Court Opinion

ID: 3862416
Source: CourtListenerOpinion
Date Created: 2016-07-06 08:52:01.147484+00
Date Added: 2024-06-11T07:41:26.417050
License: Public Domain

Submitted April 19, 1933.
The questions raised by this appeal grow out of proceedings subsequent to the entry of judgment in the case between the same parties in the appeal at 110 Pa. Super. 236.
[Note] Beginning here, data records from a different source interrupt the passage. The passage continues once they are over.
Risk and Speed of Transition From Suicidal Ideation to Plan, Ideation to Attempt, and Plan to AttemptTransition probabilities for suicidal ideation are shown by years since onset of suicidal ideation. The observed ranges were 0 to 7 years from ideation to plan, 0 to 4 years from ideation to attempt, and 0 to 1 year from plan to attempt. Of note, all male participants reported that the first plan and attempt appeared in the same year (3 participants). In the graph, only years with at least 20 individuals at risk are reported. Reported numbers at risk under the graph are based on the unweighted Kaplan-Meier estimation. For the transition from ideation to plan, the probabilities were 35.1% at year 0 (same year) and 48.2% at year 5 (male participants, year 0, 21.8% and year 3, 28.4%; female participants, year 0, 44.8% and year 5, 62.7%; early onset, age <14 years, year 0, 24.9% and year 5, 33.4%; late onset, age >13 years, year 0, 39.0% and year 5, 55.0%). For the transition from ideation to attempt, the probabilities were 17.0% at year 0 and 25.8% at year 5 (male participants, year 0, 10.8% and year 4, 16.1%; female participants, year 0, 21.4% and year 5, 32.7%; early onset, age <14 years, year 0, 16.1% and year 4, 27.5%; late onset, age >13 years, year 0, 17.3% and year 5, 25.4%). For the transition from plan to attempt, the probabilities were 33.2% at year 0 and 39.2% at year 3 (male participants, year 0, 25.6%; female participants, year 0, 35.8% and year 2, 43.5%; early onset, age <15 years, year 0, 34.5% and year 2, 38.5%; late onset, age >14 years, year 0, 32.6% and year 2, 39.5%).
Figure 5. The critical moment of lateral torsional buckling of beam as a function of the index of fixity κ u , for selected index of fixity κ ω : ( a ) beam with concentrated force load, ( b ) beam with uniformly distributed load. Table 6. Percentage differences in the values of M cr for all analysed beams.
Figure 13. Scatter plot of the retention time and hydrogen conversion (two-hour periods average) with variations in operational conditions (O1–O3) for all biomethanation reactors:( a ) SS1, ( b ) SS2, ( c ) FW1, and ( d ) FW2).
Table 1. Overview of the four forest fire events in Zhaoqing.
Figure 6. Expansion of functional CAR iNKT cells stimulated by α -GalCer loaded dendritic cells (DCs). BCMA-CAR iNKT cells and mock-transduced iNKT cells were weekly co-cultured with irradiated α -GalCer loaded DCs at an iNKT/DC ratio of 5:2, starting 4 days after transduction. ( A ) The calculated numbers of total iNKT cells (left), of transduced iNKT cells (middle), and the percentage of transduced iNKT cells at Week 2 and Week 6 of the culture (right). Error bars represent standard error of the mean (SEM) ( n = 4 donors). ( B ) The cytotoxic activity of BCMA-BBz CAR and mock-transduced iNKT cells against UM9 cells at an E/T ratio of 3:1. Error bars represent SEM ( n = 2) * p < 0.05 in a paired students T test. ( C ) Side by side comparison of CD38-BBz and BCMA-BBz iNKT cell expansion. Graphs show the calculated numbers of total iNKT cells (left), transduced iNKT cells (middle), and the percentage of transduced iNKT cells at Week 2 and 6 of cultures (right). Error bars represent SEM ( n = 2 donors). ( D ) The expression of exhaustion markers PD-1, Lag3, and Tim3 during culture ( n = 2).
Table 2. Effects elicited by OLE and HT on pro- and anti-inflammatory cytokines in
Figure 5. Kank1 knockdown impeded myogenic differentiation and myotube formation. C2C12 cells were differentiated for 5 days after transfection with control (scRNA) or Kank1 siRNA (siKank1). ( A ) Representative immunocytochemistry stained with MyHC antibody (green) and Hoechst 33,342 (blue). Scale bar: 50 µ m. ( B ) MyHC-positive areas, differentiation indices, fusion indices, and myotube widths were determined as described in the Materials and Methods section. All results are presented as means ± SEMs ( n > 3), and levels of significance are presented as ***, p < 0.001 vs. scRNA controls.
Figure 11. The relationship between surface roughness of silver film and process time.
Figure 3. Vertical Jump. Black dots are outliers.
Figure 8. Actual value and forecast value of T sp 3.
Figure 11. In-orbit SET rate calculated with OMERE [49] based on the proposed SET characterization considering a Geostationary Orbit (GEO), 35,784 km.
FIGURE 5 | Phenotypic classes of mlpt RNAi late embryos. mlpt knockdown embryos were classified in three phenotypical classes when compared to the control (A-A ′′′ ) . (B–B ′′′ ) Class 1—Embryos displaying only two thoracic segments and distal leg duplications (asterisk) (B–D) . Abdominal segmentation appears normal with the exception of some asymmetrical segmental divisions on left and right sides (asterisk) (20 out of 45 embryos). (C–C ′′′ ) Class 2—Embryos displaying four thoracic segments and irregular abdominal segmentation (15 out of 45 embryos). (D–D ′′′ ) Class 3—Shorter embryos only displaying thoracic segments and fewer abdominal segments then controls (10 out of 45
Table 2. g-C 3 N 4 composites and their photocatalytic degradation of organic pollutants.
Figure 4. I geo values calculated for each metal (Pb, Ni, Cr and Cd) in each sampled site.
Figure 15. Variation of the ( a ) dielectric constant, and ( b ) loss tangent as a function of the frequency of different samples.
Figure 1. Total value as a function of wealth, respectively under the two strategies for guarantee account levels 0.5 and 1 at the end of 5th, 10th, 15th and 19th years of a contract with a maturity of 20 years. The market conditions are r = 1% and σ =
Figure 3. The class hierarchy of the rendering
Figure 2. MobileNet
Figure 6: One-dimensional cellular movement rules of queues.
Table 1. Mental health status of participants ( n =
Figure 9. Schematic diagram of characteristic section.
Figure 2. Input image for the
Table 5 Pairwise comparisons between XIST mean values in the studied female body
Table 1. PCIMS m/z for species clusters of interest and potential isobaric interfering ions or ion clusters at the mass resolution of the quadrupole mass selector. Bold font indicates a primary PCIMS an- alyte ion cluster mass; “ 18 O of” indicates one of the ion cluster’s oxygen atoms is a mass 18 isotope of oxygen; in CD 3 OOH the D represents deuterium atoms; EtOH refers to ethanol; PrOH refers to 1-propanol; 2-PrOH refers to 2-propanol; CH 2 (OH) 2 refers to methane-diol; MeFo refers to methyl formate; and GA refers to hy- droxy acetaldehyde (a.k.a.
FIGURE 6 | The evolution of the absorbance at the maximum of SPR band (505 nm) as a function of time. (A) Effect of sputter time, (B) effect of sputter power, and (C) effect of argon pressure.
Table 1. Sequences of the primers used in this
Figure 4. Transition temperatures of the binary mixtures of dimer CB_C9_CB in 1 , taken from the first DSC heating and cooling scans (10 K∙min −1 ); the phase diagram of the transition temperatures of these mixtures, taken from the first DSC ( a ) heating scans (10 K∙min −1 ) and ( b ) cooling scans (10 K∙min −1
Judgment was entered May 5, 1932. Within four days from the entry of the judgment, the plaintiff caused a writ of fi. fa. to be issued on the judgment. No further proceedings were had upon this execution until June 6, 1932, when the plaintiff stayed the writ, filed a praecipe for an alias fi. fa., and instructed the *Page 244 
sheriff to withhold action on the writ until further notice. On July 25, the defendant took an appeal to this court from the entry of the judgment, filed a bond which was properly approved, and lodged the certiorari from the Superior Court in the office of the prothonotary of the court below on July 27, 1932, giving counsel for the plaintiff immediate notice of the appeal. On August 17, 1932, the plaintiff directed the sheriff to proceed with the execution on the writ of alias fi. fa. and caused an attachment execution to issue on the judgment, summoning St. Francis College of Loretto as garnishee. On August 29, 1932, a petition was presented to the court below for a rule to show cause why the execution should not be stayed and the appeal to the Superior Court should not operate as a supersedeas. That court, after argument, discharged the rule.
Did the appeal stay the alias writ of fi. fa. and prevent the issuing of the attachment execution? These questions were answered by the Supreme Court in the case of Charak v. Porter Co., 288 Pa. 217, 135 A. 730, and by this court in Schlippert v. Orth, 75 Pa. Super. 575. In the first of these cases, the Supreme Court said (p. 220): "Filing a bond in the court below at the time the praecipe is filed in this court, or at any time before filing the writ in the court below, is not perfecting the appeal within the act [Act of May 19, 1897, P.L. 67, as amended by Act of May 11, 1927, P.L. 972; 12 PS 1136]. Where an execution is issued prior to the day the writ is thus filed, it is valid if after three weeks from the date of judgment. Where an appeal has been entered within six [three] months with bond filed and approved as provided by law, it supersedes an execution issued thereafter: Hanhauser v. Pennsylvania  New England R.R. Co. (No. 1), 222 Pa. 240, 243. Notwithstanding the execution the statute gives an unquestioned right to appeal within three months though it may not operate *Page 245 
as a supersedeas. Under such circumstances, if an appellant is compelled to pay the judgment, and later is successful in his appeal, an order of restitution will be made to carry out the judgment of the court. See Drabant v. Cure, 280 Pa. 181, 189." The alias fi. fa. having issued prior to the perfecting of the appeal from the entry of the judgment, that writ was not superseded. But when the appeal was perfected it was a supersedeas as to an execution issued subsequently, and the writ of attachment execution should not have issued. The mere fact that the sheriff was not advised to proceed with the execution until after the appeal was presented does not affect the result. It is true that one may not hold a lien by virtue of an execution to the detriment of other creditors, but this does not mean that the writ is void. The plain words of the Act of 1897, as amended by the Act of 1927, make the issuing of the writ the basis of the provision that an appeal shall not act as a supersedeas. Those cases in which a different conclusion was arrived at and which have been referred to by counsel have no application, for they involved the construction of a different statute.
The court below committed no error in disposing of this rule but as the judgment has been reversed, the execution process necessarily falls with it.